I left at two in the morning and Xóchitl still hadn't come home. The next day, when I got back from my painting classes, Xóchitl came to my room to get me. I went with her to the supermarket. As we were shopping she told me that Ulises Lima and Pancho Rodríguez had fought. Visceral realism is dead, said Xóchitl, if only you'd been there… I told her that I didn't write poetry anymore, and I didn't want to have anything to do with poets either. When we got back, Xóchitl asked me in. She hadn't made the bed, and the dishes from the night before, the dishes Requena and I had used, were piled unwashed in the sink along with Xóchitl and Franz's lunch dishes.

That night the math teacher didn't come either. I called my sister from a public phone. I didn't have anything to say but I needed to talk to someone and I didn't feel like being in Xóchitl's room again. I caught her on her way out. She was going to the theater. What do you want? she said. Do you need money? We made conversation for a while, then before we hung up I asked her whether she knew that Ulises Lima was back in Mexico. She hadn't heard. She didn't care. We said goodbye and hung up. Then I called the math teacher's house. His wife answered the phone. Hello? she said. I was silent. Answer, you goddamn fucking bitch, she said. I hung up gently and went home. Two days later Xóchitl told me that Catalina O'Hara was having a party where all the visceral realists might get together and see whether it was possible to start the group up again, put out a magazine, plan new activities. She asked me whether I planned to go. I said no, but that if she wanted to go I would watch Franz. That night Requena and I made love again, for a long time, from the moment the boy fell asleep until three in the morning, approximately, and for a moment I thought that he was the one I loved, not the stupid math teacher.
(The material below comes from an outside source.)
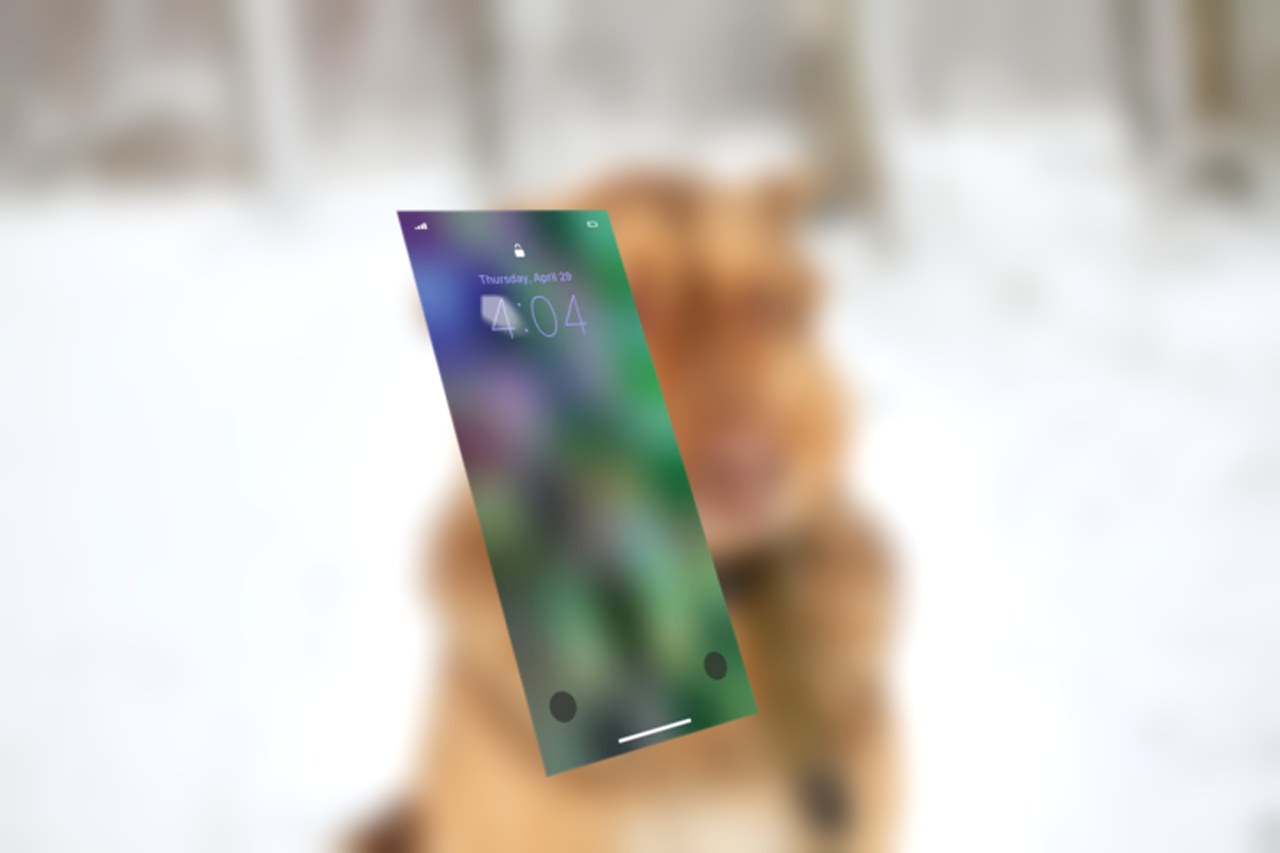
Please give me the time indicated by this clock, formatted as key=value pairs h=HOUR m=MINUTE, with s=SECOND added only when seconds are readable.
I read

The next day Xóchitl told me how the meeting had gone. Like a zombie movie. In her opinion, visceral realism was finished, which was too bad because the poems she was writing now, she said, were really visceral realist poems. I listened to her without saying anything. Then I asked about Ulises. He's the boss, said Xóchitl, but he's on his own. After that, there were no more visceral realist meetings, and Xóchitl didn't ask me to watch her son at night again. My relationship with the math teacher was over, but we still slept together every once in a while and I still kept calling his house, out of masochism, I guess, or worse, because I was bored. One day, though, we talked about everything that was or wasn't happening between us, and after that we stopped seeing each other. When he left he seemed relieved. I thought about moving out of the room on Calle Montes and going back to live at my mother's house. In the end I decided not to leave, to stay there for good.